Quickly he made the return trip, crossing the little bridge over the turbulent Clear Creek and heading toward the boarding house. Half a block away he halted, as a woman on the veranda of the big, squarely built "hotel" pointed him out, and the great figure of a man shot through the gate, shouting, and hurried toward him.
A tremendous creature he was, with red face and black hair which seemed to scramble in all directions at once, and with a mustache which appeared to scamper in even more directions than his hair. Fairchild was a large man; suddenly he felt himself puny and inconsequential as the mastodonic thing before him swooped forward, spread wide the big arms and then caught him tight in them, causing the breath to puff over his lips like the exhaust of a bellows.

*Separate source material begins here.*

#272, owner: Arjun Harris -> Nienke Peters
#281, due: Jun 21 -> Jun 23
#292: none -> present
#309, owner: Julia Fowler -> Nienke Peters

A release, then Fairchild felt himself lifted and set down again. He pulled hard at his breath.
"What's the matter with you?" he exclaimed testily. "You 've made a mistake!"
"I 'm blimed if I 'ave!" bellowed a tornado-like voice. "Blime! You look just like 'im!"

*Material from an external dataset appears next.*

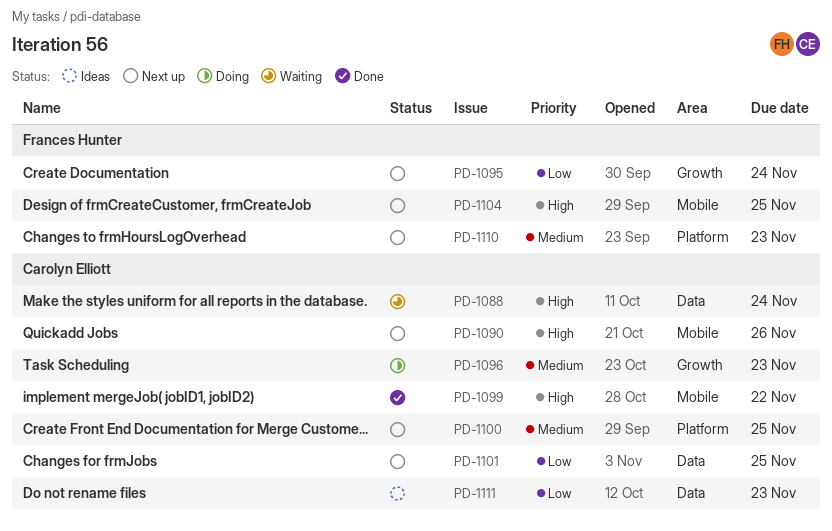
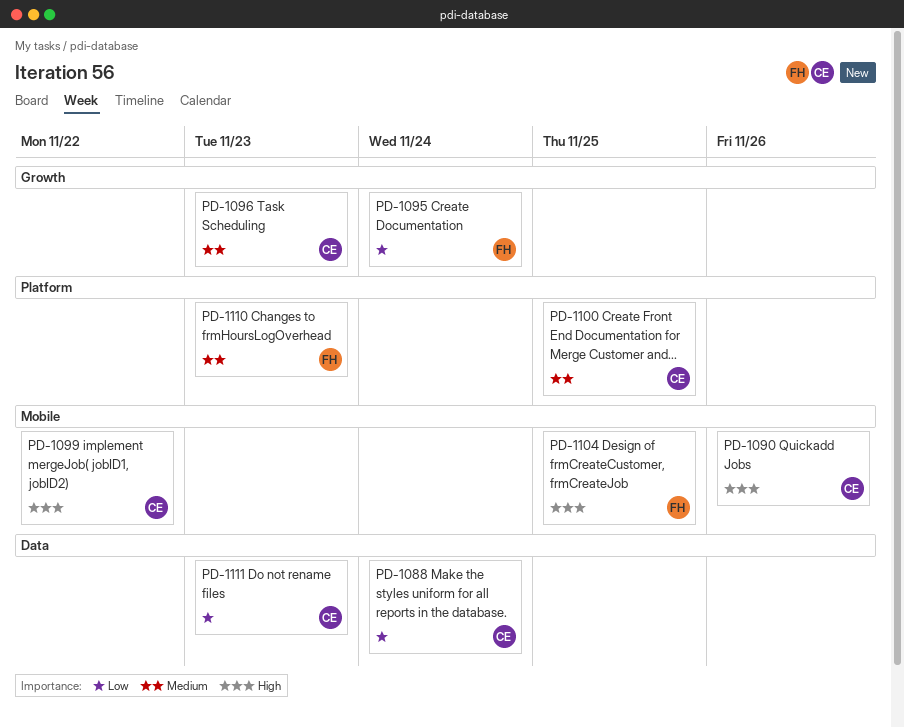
PD-1088, priority: High -> Low
PD-1101: present -> none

"But you 're mistaken, old man!"
Fairchild was vaguely aware that the spray-like mustache was working like a dust-broom, that snappy blue eyes were beaming upon him, that the big red nose was growing redder, while a tremendous paw had seized his own hand and was doing its best to crush it.
"Blimed if I 'ave!" came again. "You're your Dad's own boy! You look just like 'im! Don't you know me?"

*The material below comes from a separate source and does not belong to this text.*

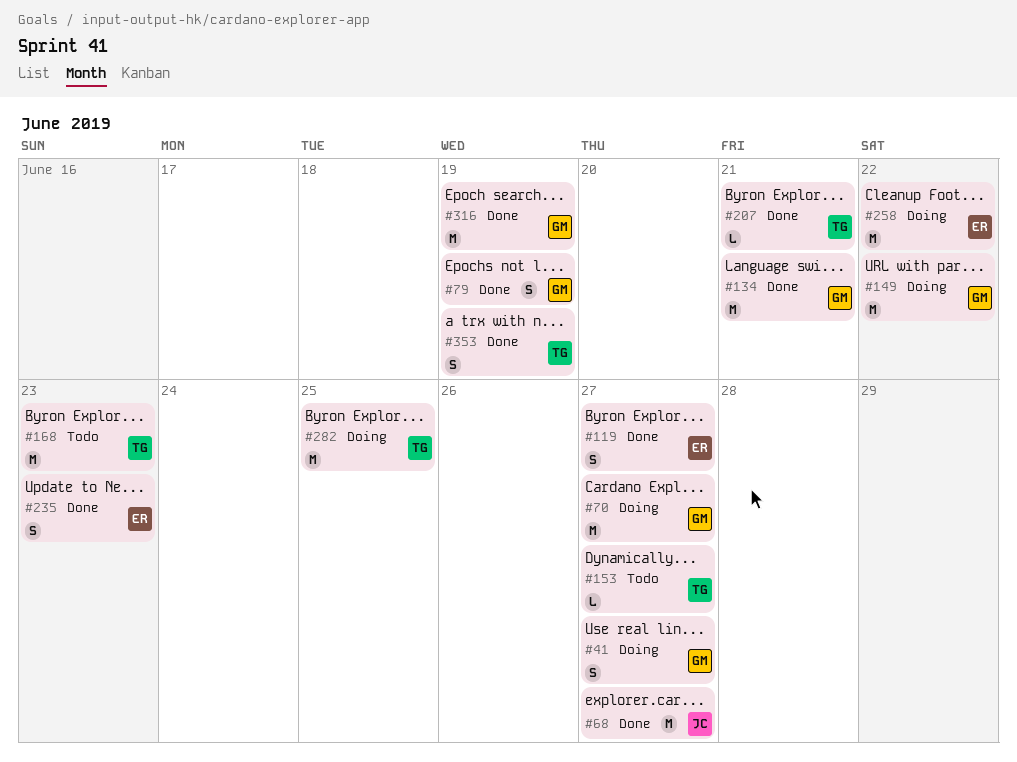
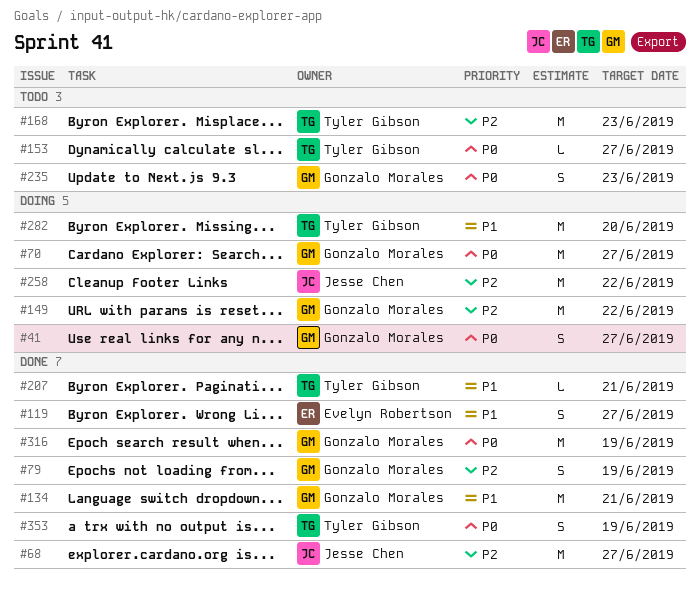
#235, status: Done -> Todo
#235, owner: Evelyn Robertson -> Gonzalo Morales
#258, owner: Evelyn Robertson -> Jesse Chen
#282, due: Jun 25 -> Jun 20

He stepped back then and stood grinning, his long, heavily muscled arms hanging low at his sides, his mustache trying vainly to stick out in more directions than ever. Fairchild rubbed a hand across his eyes.
"You 've got me!" came at last. "I--"
"You don't know me? 'Onest now, don't you? I 'm Arry! Don't you know now? 'Arry from Cornwall!"
CHAPTER VII
It came to Fairchild then,--the sentence in his father's letter regarding some one who would hurry to his aid when he needed him, the references of Beamish, and the allusion of Mother Howard to a faithful friend. He forgot the pain as the tremendous Cornishman banged him on the back, he forgot the surprise of it all; he only knew that he was laughing and welcoming a big man old enough in age to be his father, yet young enough in spirit to want to come back and finish a fight he had seen begun, and strong enough in physique to stand it. Again the heavy voice boomed:
"You know me now, eh?"
"You bet! You 're Harry Harkins!"
"'Arkins it is! I came just as soon as I got the cablegram!"
"The cablegram?"
"Yeh." Harry pawed at his wonderful mustache. "From Mr. Beamish, you know. 'E sent it. Said you 'd started out 'ere all alone. And I could n't stand by and let you do that. So 'ere I am!"
"But the expense, the long trip across the ocean, the--"
"'Ere I am!" said Harry again. "Ain't that enough?"
They had reached the veranda now, to stand talking for a moment, then to go within, where Mother Howard awaited, eyes glowing, in the parlor.
Harry flung out both arms.
"And I still love you!" he boomed, as he caught the gray-haired, laughing woman in his arms. "Even if you did run me off and would n't go back to Cornwall!"